Компьютер урчал, словно мотор. Казалось, дуновение вентилятора гонится за ним, стараясь охладить его и не дать взорваться. Выскочили новые списки. Каждая строчка в них начиналась вопросительным знаком:
?uyteu§(876786"oan;tnierpuygf
?hgdf654!"a)89789789?(Ovjhgjhv
?kjhgfjhgdg5435434345
?iuytiuyY64565465RC
?yutuytyutzftvcuytuyw
Волокин прошептал, словно исподтишка заглядывая в сокровенную жизнь спящего чудовища:
— Компьютер никогда не стирает. Он просто освобождает место для новой информации. Чтобы расчистить пространство, он отодвигает предыдущий файл, скрывая его первую букву, отсюда и вопросительные знаки. Остальная часть заглавия не меняется, и нам нетрудно их распознать.
Касдан уставился на строчки, все как одна начинавшиеся вопросительным знаком. Он не представлял, что можно отыскать в подобной тарабарщине. Но парень, похоже, знает, что делает. Под звуки вентилятора текли секунды.

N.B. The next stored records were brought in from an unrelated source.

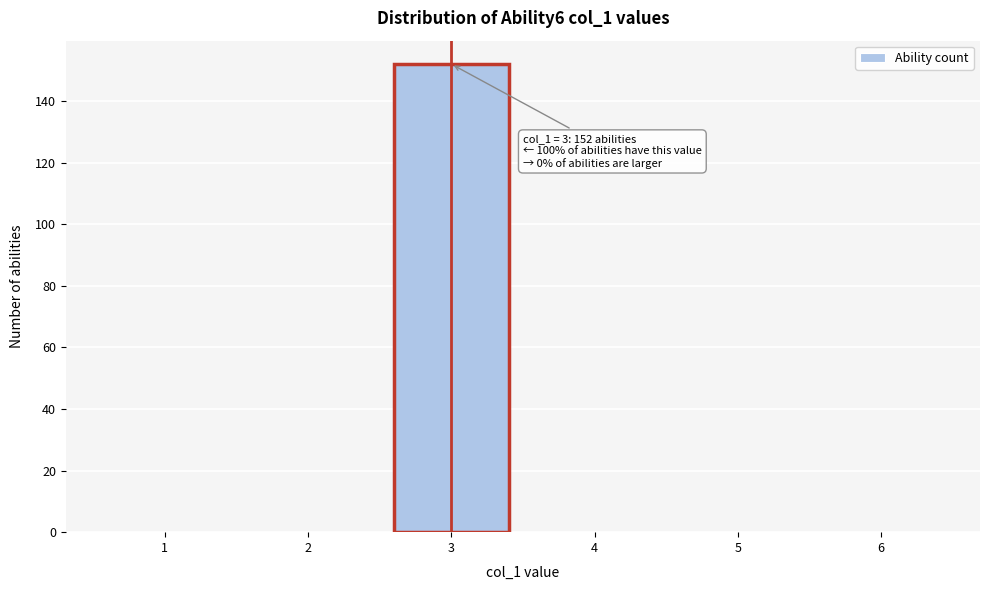

Over which range of the x-axis is the bar tallest?

2.5 to 3.5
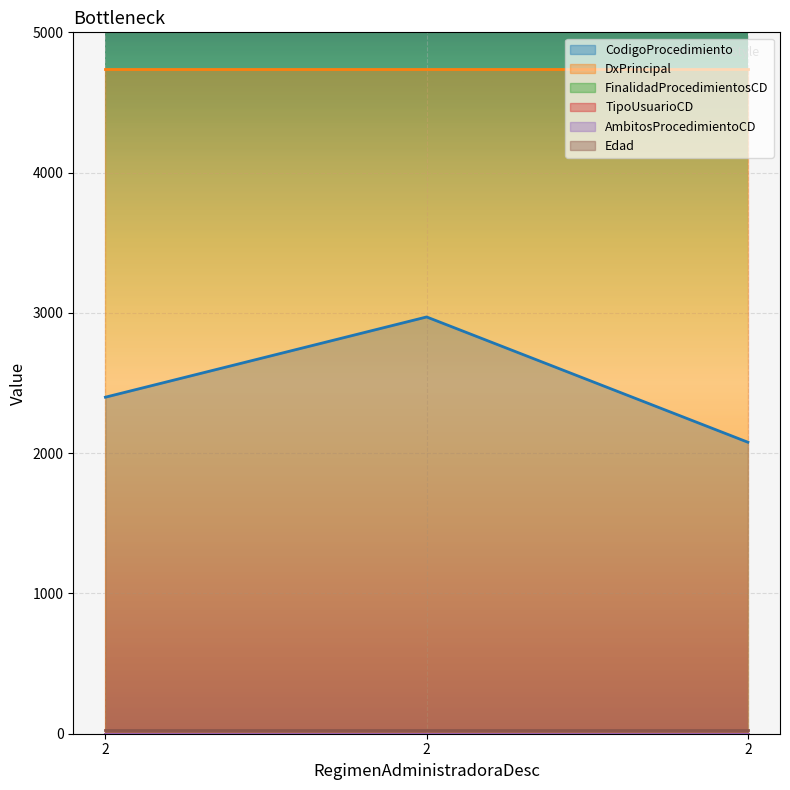

The Edad series shows 13 at 2. True or false?

False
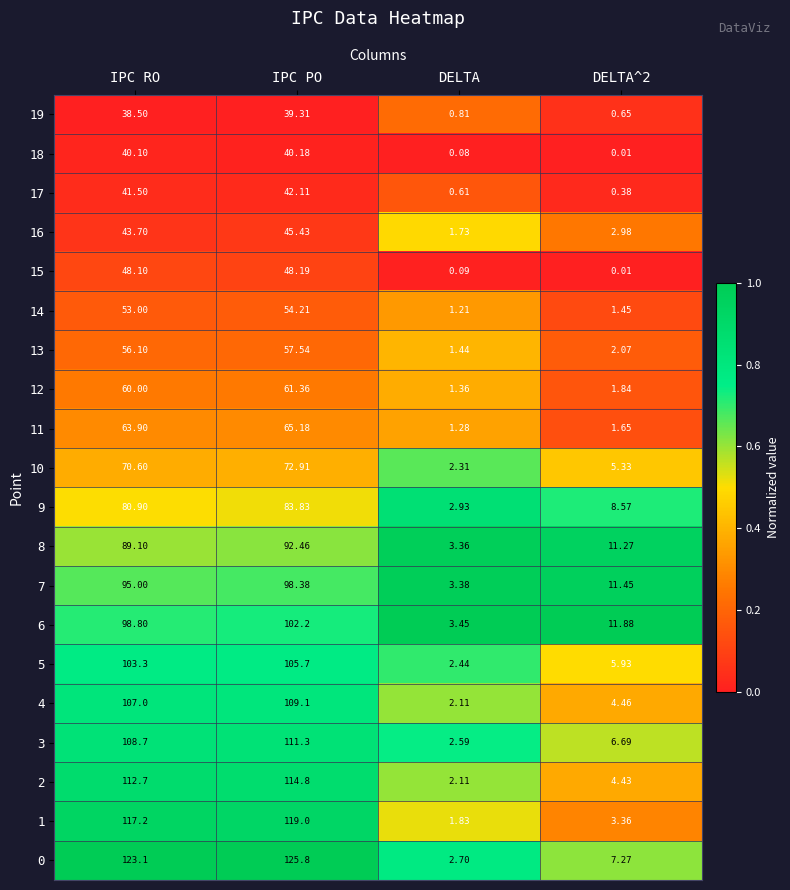

Where does the 5 series first go above 103?

IPC RO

Армянин спросил, также понизив голос:
— Что ты нашел?
— Все то же безобидное дерьмо. Гетц просто святой.
— Может, так оно и есть? Что, если он просто коротал время между музыкой и воспоминаниями о родине? Пусть даже он предавался необычным утехам со своим любовником.
— Касдан, вы старше меня. Вам известна человеческая натура. Вильгельм Гетц был гомосексуалистом. Насер у него не первый и не единственный. Педики горячие, как печка. А здесь ни следа его контактов. Я нахожу только одно объяснение: он пользовался другой машиной. В другом месте.
Волокин извлек свой диск и коротко выдохнул:
— Или же Гетц предпочитал излюбленный террористами метод: личный контакт. Ни технологий, ни следов. Если так, то его тайны умерли вместе с ним.
Пальцы молодого легавого порхали над клавишами. Касдан догадывался, что он стирает следы своего вмешательства.
Наконец Волокин выключил компьютер.
— За что вы так ненавидите педофилов? — спросил наконец Касдан.
— Вижу, к чему вы клоните, — улыбнулся русский. — Раз я преследую мерзавцев, значит, у меня с ними личные счеты. Сиротка, которого изнасиловали в детстве…
— А это не так?
— Нет. Жаль вас разочаровывать. У святых отцов мне жилось несладко, но до этого не доходило.
Волокин застегнул сумку и встал.
— Я готов сказать вам, какие травмы меня так потрясли. Те, что называются «изнасилованиями», «анальными разрывами», «пытками», «инфекциями», «убийствами», «самоубийствами». Архивы отдела защиты прав несовершеннолетних забиты всем этим под завязку. Мои травмы — те неизвестные мне детишки на всех широтах, которых принуждают к подобным мерзостям. К мерзостям, которых они не понимают. К мерзостям, разрушающим их детский мир. Которые их калечат, если не убивают. Чтобы гоняться за извращенцами, сотворившими с ними такое, необязательно пережить это самому. Мне достаточно подумать об этих ребятах.